We cannot allow our country to abuse women. We cannot allow various states to criminalize miscarriage in order to punish women for what their bodies often do without warning. These laws were written to protect women from violence against them, yet these laws are now being used to attack the women themselves, marking their fetuses as more important members of the society than the women who carry them.
I do not trust Mitt Romney to protect me from society. I do not trust Mitt Romney to give me autonomy over my body. I do not trust him to respect my choices and beliefs.
This is why I vote. To protect myself, and the other women who need protection from the clear violations of our rights.

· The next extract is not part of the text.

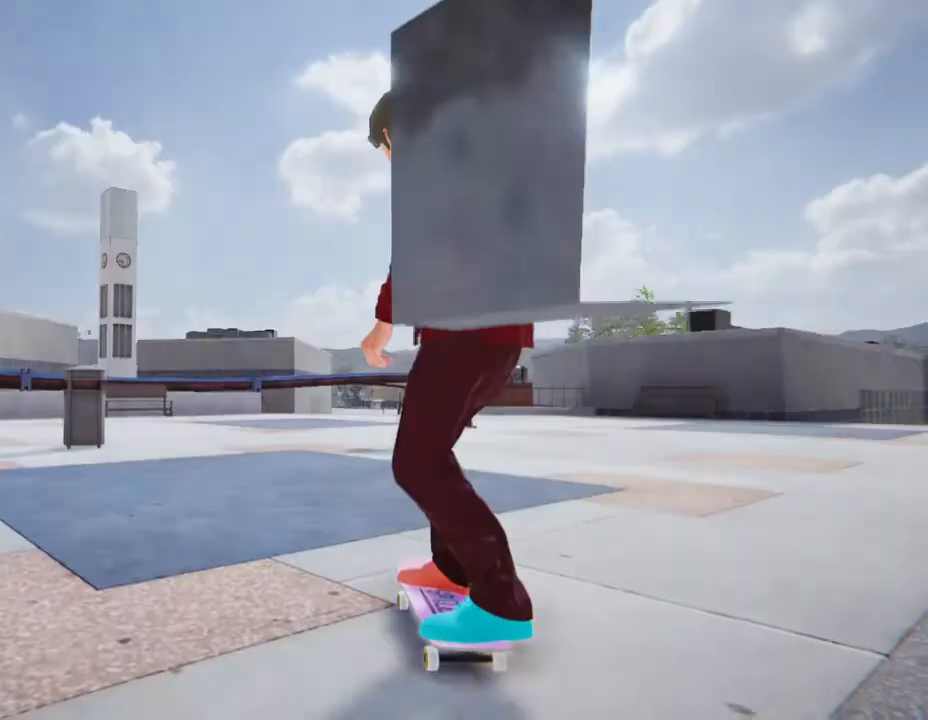
{"buttons": ["SQUARE"], "left_stick": "center", "right_stick": "center", "events": [[100, "SQUARE", "down"], [167, "DPAD_UP", "up"]]}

This is my issue, right here. I was very skeptical when liberal media sources started running headlines about the “Republican war on women,” but the more I read, the more it seems that this is exactly what is happening, in deed if not in word. I can see how, if someone truly believed that life begins at conception, all life is sacred, blah, blah, blah… 🙂 that they would feel morally obligated to push anti-abortion legislation. Fine, whatever. More power to you. However, continuing to promote abstinence-only education and restrict access to affordable birth control is counter to the goal of outlawing abortion. Go ahead and believe that it is “against God’s will” to prevent the “natural outcome” of the sex act, but restricting my access to birth control on that basis is getting your religion all up in my government, and that’s not cool OR constitutional.